Job >> Please decide whether each statement below agrees with the SAL reception text, answering yes or no and quoting the words of the text that decide it: (a) SAL's reception was held at the International School. (b) The youngest delegate was interviewed only once. (c) Journalists showed interest in the humanness of the project and program.

Provided text >>
......

On Tuesday, SAL held a reception at the International School. A beautiful international group of people came together and shared food, learned some RC fundamentals and SAL ideas, did mini-sessions, and watched a demonstration. Wytske talked about the care-of-the-environment work in RC that had led to the SAL project. The gathering was relaxed, and people took in [absorbed] all that we had to offer.

A grumpy person who had seemed suspicious of us said after a mini, “This is the best thing I have done at COP. You of SAL are a treasure.” In the closing circle, an African-heritage man said, ”The officials who do the negotiations should join a meeting like this. Here is where the United Nations is really happening! They could learn so much from you of SAL!”

Talking to the Press

A number of us talked to the press. Journalists were interested in the humanness of our project and program. Our youngest delegate was interviewed several times.

......

Data shown >>
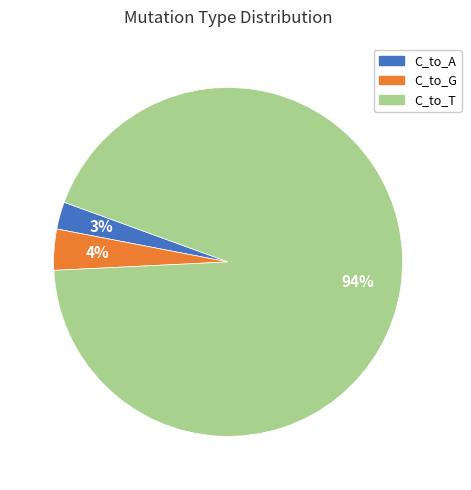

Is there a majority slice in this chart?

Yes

......

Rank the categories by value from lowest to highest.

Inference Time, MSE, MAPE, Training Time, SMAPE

......

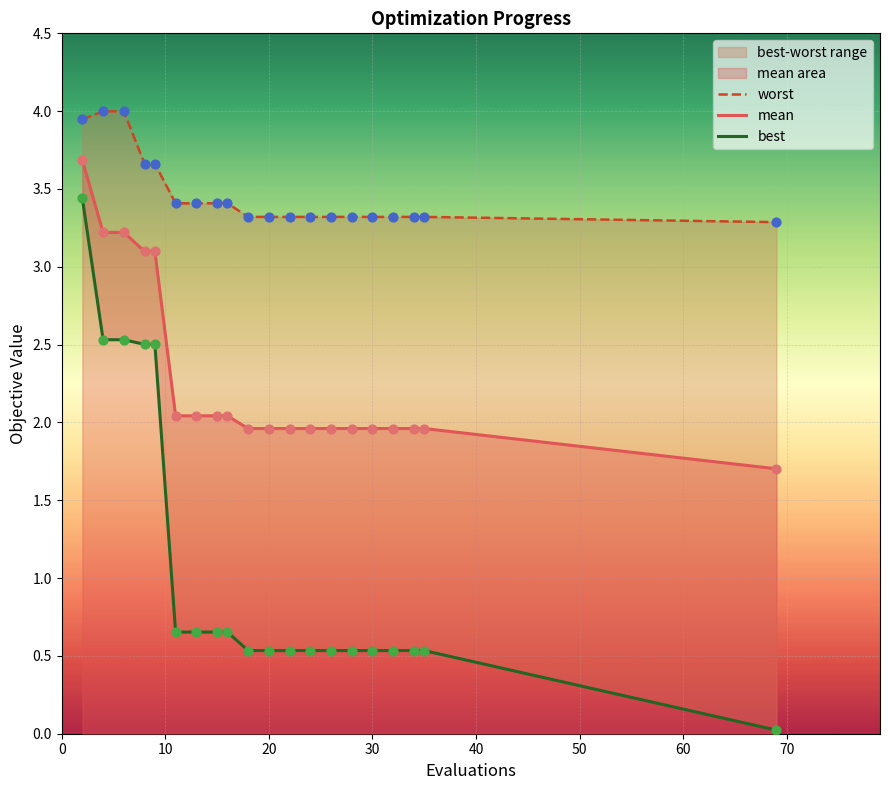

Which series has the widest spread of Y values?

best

......

Answer to the problem >>
(a) Yes: "On Tuesday, SAL held a reception at the International School."
(b) No: "Our youngest delegate was interviewed several times."
(c) Yes: "Journalists were interested in the humanness of our project and program."